**ACTIVITIES**
a) Do the following statements agree with the text on small intestinal bacterial overgrowth? For each one, answer yes or no and quote the words of the text that decide it. (i) The small intestine holds more bacteria than the colon. (ii) The duodenum is the part of the small bowel that food from the stomach empties into. (iii) Bacteria are already present in the gastrointestinal tract at birth.
b) According to the text on small intestinal bacterial overgrowth, why can conditions such as irritable bowel syndrome or diabetes lead to SIBO? Answer in one to three sentences.
c) Extend the text on small intestinal bacterial overgrowth, starting right after its last sentence.

The small bowel, also known as the small intestine, is part of the digestive system that connects the stomach with the large bowel or colon. The main purpose of the small intestine is to digest and absorb food into the body. The small bowel is divided into three parts: the duodenum (which food from the stomach empties into), the jejunum and the ileum (which empties undigested food into the large intestine or colon).

The entire gastrointestinal tract, including the small intestine, normally contains bacteria. The number of bacteria is greatest in the colon and much lower in the small intestine. The types of bacteria within the small intestine are different than the types of bacteria within the colon. Small intestinal bacterial overgrowth (SIBO) refers to a condition in which abnormally large numbers of bacteria are present in the small intestine, and the types of bacteria found in the small intestine is more like the bacteria found in the colon.

What causes small intestinal bacterial overgrowth?

Disorders that affect one or more of the protective mechanisms can lead to SIBO. In general, SIBO can be divided into categorical causes as follows:

Functional and motility disorders — The small bowel has a mechanism for cleansing the small bowel of debris called the migrating motor complex.  This system can be disrupted at times in patients with irritable bowel syndrome, narcotic use, intestinal pseudo-obstruction, diabetes, patients with a history of radiation therapy to the abdomen, and scleroderma.

Anatomic disorders — Anatomic abnormalities can lead to SIBO by causing stasis. Anatomic disorders associated with SIBO include adhesions from previous surgery; strictures due to radiation, inflammatory bowel disease, or tumors of the small bowel; small intestinal diverticulosis; blind intestinal loops; reversed segments; and gastric bypass for the treatment of obesity.

What are small intestinal bacteria overgrowth symptoms?

The symptoms of SIBO include:

  • Excess flatulence
  • Abdominal bloating
  • Diarrhea
  • Constipation
  • Abdominal pain 

What is the normal relationship between bacteria and the small intestine?

At birth, there are no bacteria present in the gastrointestinal tract. During birth, however, bacteria from the mother’s colon and vagina are swallowed by the baby and within a few weeks or months, they populate the baby’s gastrointestinal tract.

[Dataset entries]
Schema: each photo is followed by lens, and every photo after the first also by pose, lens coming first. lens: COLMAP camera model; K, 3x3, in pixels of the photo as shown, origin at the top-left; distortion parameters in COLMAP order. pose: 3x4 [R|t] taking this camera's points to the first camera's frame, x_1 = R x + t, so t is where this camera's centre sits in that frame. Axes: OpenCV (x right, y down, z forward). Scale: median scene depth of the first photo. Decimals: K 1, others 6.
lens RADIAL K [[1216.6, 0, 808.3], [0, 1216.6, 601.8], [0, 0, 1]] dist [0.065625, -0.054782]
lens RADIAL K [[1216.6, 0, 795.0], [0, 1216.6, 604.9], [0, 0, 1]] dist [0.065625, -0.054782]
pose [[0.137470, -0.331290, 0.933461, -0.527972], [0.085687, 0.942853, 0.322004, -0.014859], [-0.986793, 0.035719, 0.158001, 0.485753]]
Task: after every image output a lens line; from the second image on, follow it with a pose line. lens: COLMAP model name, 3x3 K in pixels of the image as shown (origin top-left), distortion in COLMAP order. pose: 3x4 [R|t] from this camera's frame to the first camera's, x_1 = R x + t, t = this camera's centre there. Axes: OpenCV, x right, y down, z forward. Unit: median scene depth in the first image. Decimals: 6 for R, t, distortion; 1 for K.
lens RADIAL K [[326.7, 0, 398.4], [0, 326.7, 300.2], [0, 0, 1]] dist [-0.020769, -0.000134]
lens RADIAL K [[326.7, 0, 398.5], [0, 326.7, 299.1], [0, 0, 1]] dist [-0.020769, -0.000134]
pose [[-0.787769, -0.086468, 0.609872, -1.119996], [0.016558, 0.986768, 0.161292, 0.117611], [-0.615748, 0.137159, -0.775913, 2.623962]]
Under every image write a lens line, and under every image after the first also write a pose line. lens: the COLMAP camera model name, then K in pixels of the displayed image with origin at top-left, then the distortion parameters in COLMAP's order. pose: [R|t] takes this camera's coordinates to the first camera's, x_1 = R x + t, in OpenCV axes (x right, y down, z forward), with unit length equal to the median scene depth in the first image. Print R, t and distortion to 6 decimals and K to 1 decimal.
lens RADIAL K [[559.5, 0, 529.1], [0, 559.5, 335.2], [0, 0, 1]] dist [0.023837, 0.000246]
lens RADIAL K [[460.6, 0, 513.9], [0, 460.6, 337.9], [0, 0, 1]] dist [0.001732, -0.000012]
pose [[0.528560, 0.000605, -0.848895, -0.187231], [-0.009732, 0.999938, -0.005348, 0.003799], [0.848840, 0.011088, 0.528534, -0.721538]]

**ANSWERS BY ITEM**
a)
(i) No: "The number of bacteria is greatest in the colon and much lower in the small intestine."
(ii) Yes: "the duodenum (which food from the stomach empties into)"
(iii) No: "At birth, there are no bacteria present in the gastrointestinal tract."

b) The small bowel cleanses itself of debris through a mechanism called the migrating motor complex. Conditions such as irritable bowel syndrome and diabetes can disrupt this system, and disorders that affect the protective mechanisms can lead to SIBO.

c)
The relationship between normal intestinal bacteria and the human body is complex. Each benefits from the other. The bacteria benefit from the warm, moist environment of the small intestine that is ideal for growing as well as the constant flow of food passing down the gastrointestinal tract. The human body benefits in several ways from normal bacteria:

  • They stimulate the growth of the intestinal lining and the immune system of the intestine.
  • They prevent the growth of disease-causing bacteria within the intestine.
  • They produce vitamin K, which is absorbed and used by the host.
  • They improve the muscular activity of the small intestine.

The gastrointestinal tract, particularly the small intestine, contains an extensive immune system. The immune system protects the intestine from disease-causing viruses, bacteria and parasites. Somehow, the intestine only attacks harmful bacteria. It appears to become tolerant of the normal bacteria and does not mount an attack against them.

How does small intestinal bacterial overgrowth cause symptoms?

When bacteria digest food in the intestine, they produce gas. The gas can accumulate in the abdomen giving rise to abdominal bloating or distension. Distension can cause abdominal pain. This increased amount of gas causes wind or flatulence.  The bacteria are believed to convert food into substances that are irritating or toxic to the cells of the inner lining of the small intestine and colon. These irritating substances produce diarrhea. There is also some evidence that the production of methane gas by the bacteria may cause constipation.

How is SIBO treated?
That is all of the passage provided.